Ma démarche consiste toujours à faire entrer un maximum de vie sur le plateau. Pour moi, l’essentiel ne réside pas dans l’exécution littérale du scénario, mais dans la manière dont chaque personnage habite ses moments, dévoilant des fragments de sa réalité. Je suis profondément attachée à cette dimension authentique, à ce rapport direct aux choses vraies. Oui, c’est une véritable quête d’authenticité.
- Comment parvenez-vous à préserver une cohérence narrative lorsque vous faites évoluer le scénario sur le plateau, parfois très différemment de sa version écrite ?
J’ai effectivement travaillé avec deux co-scénaristes, mais chacune est intervenue à un moment différent du processus. La première, Malika Louati, m’a accompagnée dès la phase de recherche : nous avons mené ensemble un vaste travail d’enquête, accumulant récits, témoignages et situations réelles. La seconde, Anna Ciennick, est arrivée plus tard, lorsque le projet avait déjà une matière très dense. Comme je documente énormément, le récit se retrouve vite chargé d’histoires et de détails ; il devient alors essentiel de le restructurer.
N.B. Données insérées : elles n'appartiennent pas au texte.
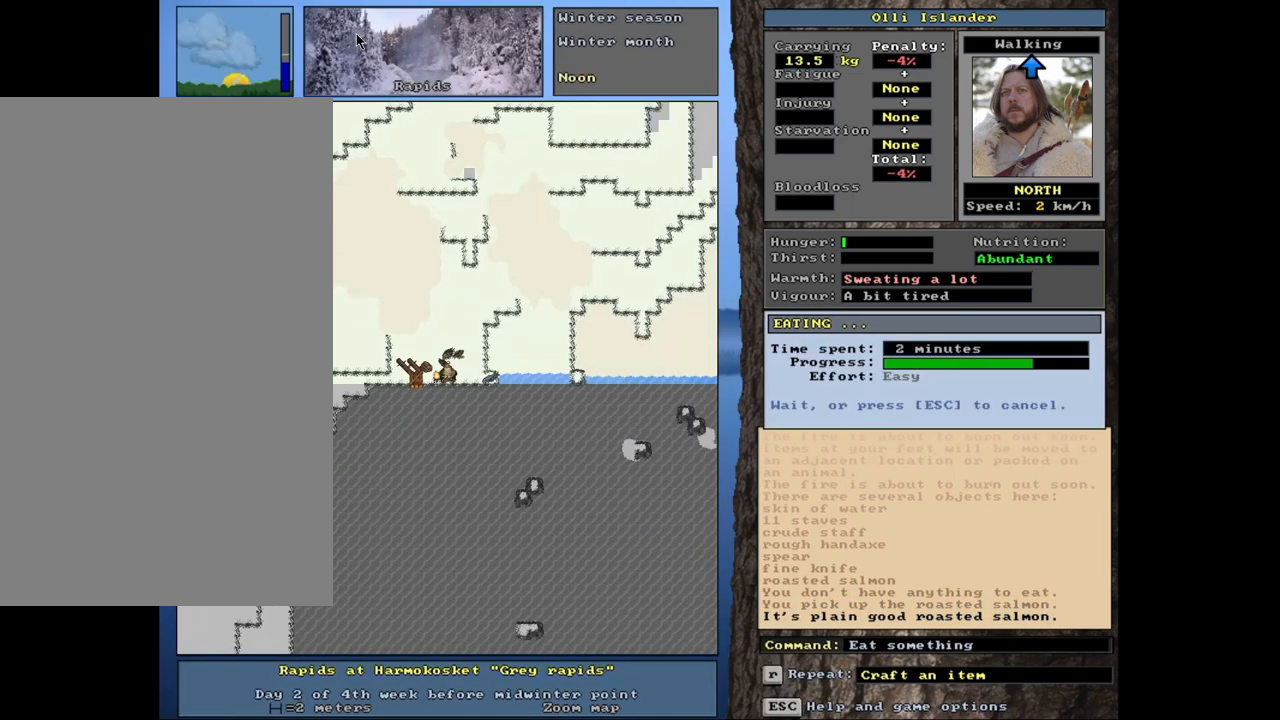
{"keys": [], "mouse": [], "events": []}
J’apprécie justement cette pluralité de regards. J’aime travailler de manière collective, et mes films reflètent cette approche : ce sont souvent des œuvres chorales, où plusieurs trajectoires coexistent. Chaque collaboratrice apporte une sensibilité différente, une manière singulière de penser un personnage ou une scène. Et même si le scénario passe par ces phases d’écriture partagée, je continue de le transformer au tournage - parce que la vie, les acteurs, le lieu apportent toujours quelque chose qui modifie le texte.
- La réaction du public marocain, lors de la projection, vous conforte-t-elle dans l’idée que le cinéma peut agir comme un miroir sensible, capable de révéler nos contradictions collectives et d’ouvrir un espace d’autocritique ?
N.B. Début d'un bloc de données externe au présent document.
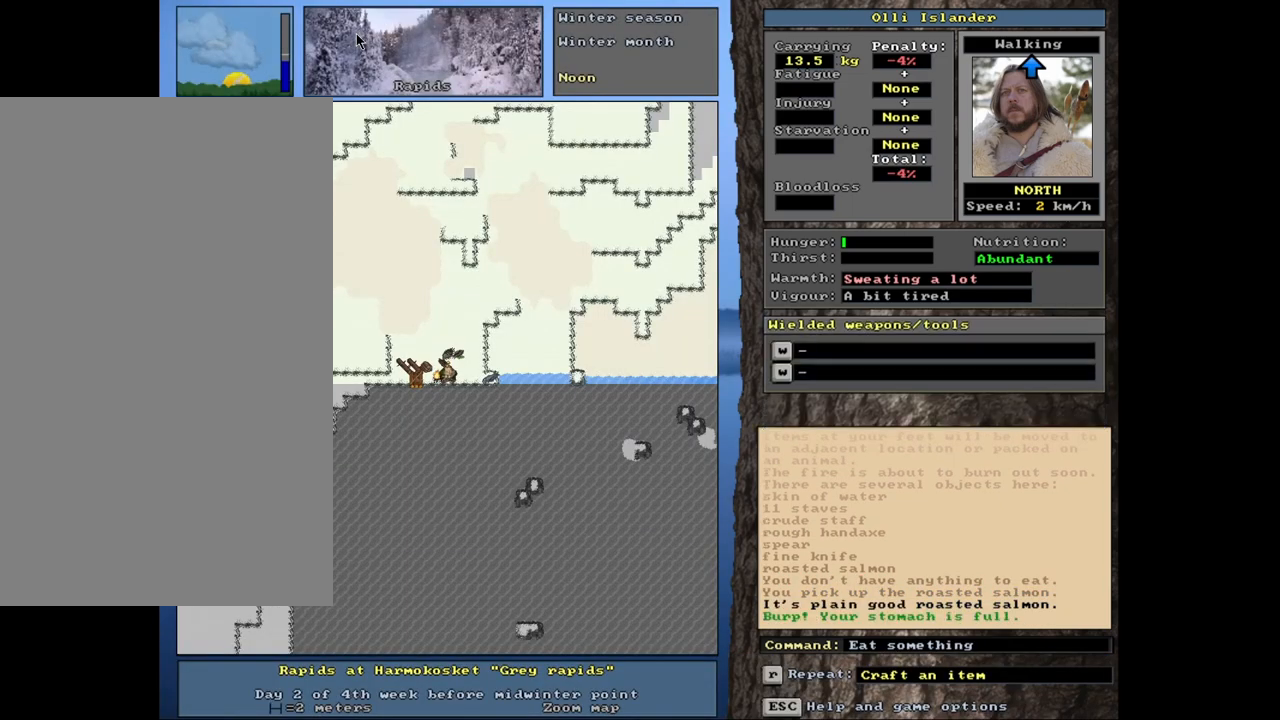
{"keys": [], "mouse": [], "events": [[83, "q", "down"], [233, "q", "up"]]}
La projection au festival a provoqué une émotion très forte. J’ai vu des spectateurs marocains bouleversés, des couples qui m’ont confié à quel point ce sujet les touche intimement. Au Maroc, comme au Maghrib, nous faisons face aux mêmes interrogations autour de la migration, et beaucoup m’ont parlé de ce regard que nous portons sur « les Africains », comme si nous n’étions pas nous-mêmes Africains. Cette prise de conscience les a ébranlés.
J’ai été profondément touchée de les voir aussi émus. Parce qu’en réalité, nous partageons les mêmes fragilités, les mêmes contradictions, la même humanité. Nous migrons nous aussi, nous vivons à l’étranger, et nous n’aimerions pas y être traités de manière injuste. Pourtant, chez nous, il arrive que nous reproduisions ces comportements à l’égard de ceux qui arrivent, particulièrement lorsque leur couleur de peau diffère de la nôtre. Il me semble essentiel de se regarder honnêtement, de questionner la manière dont nous accueillons l’autre, et d’admettre que cette réflexion nous concerne tous.
- Cette volonté de préserver une dimension authentique oriente-t-elle déjà votre prochain projet, ou avez-vous envie d’explorer une forme cinématographique totalement différente ?
Aujourd’hui, nous sommes submergés par un flot d’images, d’informations, de contenus publicitaires qui circulent en continu. Dans ce contexte saturé, la quête d’authenticité me paraît essentielle. Elle permet de redonner du sens, de la profondeur, de la vérité à nos récits. Pour moi, c’est presque une nécessité : revenir à des histoires humaines, ancrées dans le réel, c’est offrir aux spectateurs un espace où l’émotion n’est pas fabriquée, mais vécue.